Sekumpulan orang suci berdiri antre menunggu transportasi
publik yang terkenal padat penumpang. Setiap lima menit kendaraan transportasi
itu datang dan selalu penuh penumpang serta terkadang hanya sedikit yang turun
di pemberhentian tersebut. Sekumpulan orang suci itu nampak bersabar dan
memberikan kesempatan pada penumpang lain terlebih dulu. Mereka pun tak lepas
dari wajah senyum, teduh sekali. Satu kali, dua kali, mereka selalu
mendahulukan orang lain.
Namun demi melihat bahwa antrean penumpang tak juga
berkurang dan justru terus bertambah, maka wajah senyum mereka mulai berubah.
Pada kali keempat mereka mulai saling bersepakat dengan anggukan kepala.
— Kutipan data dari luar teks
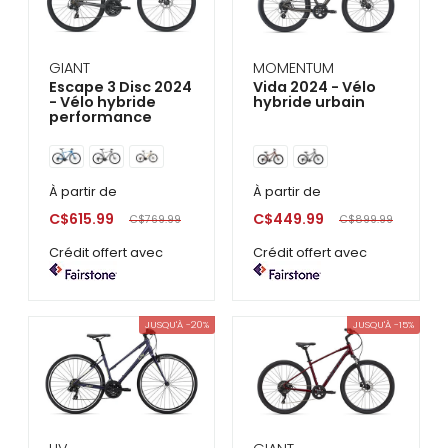
GIANT
MOMENTUM
Escape 3 Disc 2024
Vida 2024 - Vélo
- Vélo hybride
hybride urbain
performance
À partir de
À partir de
C$615.99
C$449.99
C$769.99
C$899.99
Crédit offert avec
Crédit offert avec
JUSQU'À -20%
JUSQU'À -15%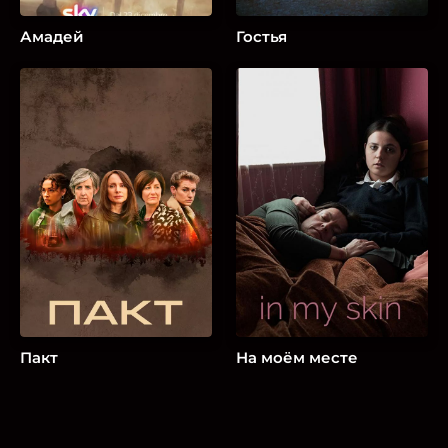
Амадей
Гостья
Пакт
На моём месте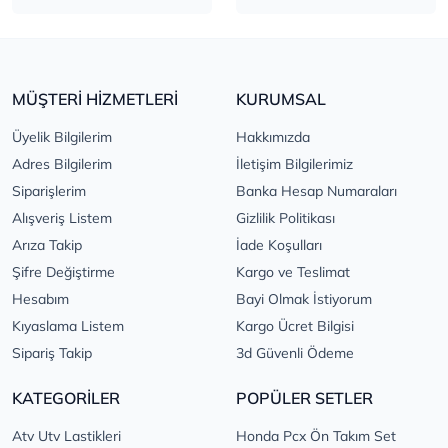
MÜŞTERİ HİZMETLERİ
KURUMSAL
Üyelik Bilgilerim
Hakkımızda
Adres Bilgilerim
İletişim Bilgilerimiz
Siparişlerim
Banka Hesap Numaraları
Alışveriş Listem
Gizlilik Politikası
Arıza Takip
İade Koşulları
Şifre Değiştirme
Kargo ve Teslimat
Hesabım
Bayi Olmak İstiyorum
Kıyaslama Listem
Kargo Ücret Bilgisi
Sipariş Takip
3d Güvenli Ödeme
KATEGORİLER
POPÜLER SETLER
Atv Utv Lastikleri
Honda Pcx Ön Takım Set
Tepat
pada saat kendaraan transportasi berikut datang, langsung saja mereka
menyeruduk masuk dengan tanpa memberi kesempatan bagi yang lain. Semua dari
mereka berhasil masuk dengan gilang-gemilang.
Rupanya, orang
suci yang sering dikata sabar itu bisa pula habis rasa sabarnya. Mungkin
orang-orang akan heran demi melihat laku mereka saat itu. Namun jikalau mereka
harus selalu memberi kesempatan pada yang lain, kesempatan bagi mereka tidak
akan pernah datang.
Mereka bisa saja
sabar menunggu. Tetapi kehidupan – yang diukur dengan skala waktu – tak pernah
bisa menunggu. Waktu selalu akan bergerak maju. Dan mereka akan senantiasa
menjadi masa lalu jika harus terus menunggu. Logika perjalanan waktu inilah
yang memaklumkan laku sekumpulan orang suci itu. Sebagai manusia, mereka bisa
saja terus bersabar. Tetapi sebagai manusia yang berada dalam kuasa waktu, kesabaran
itu sangatlah berbatas.
Lalu apakah
dengan menalar kuasa waktu lantas kesabaran bisa dikalahkan? Jika pun tidak,
ketidaksabaran yang ditunjukkan oleh sekumpulan orang suci itu pun masih berupa
kewajaran dan harus dipahami.
Sekumpulan orang
suci itu adalah manusia yang tidak pernah berada dalam posisi atau peran statis
seperti halnya malaikat atau setan. Jelaslah dengan demikian, jika kita
mengharap bahwa kesabaran tiada batas harus selalu berada dalam diri
orang-orang suci, maka kita telah meniadakan manusia dalam diri mereka. Dan itu
adalah kekejaman. Sebab bagaimana pun juga, mereka masihlah manusia.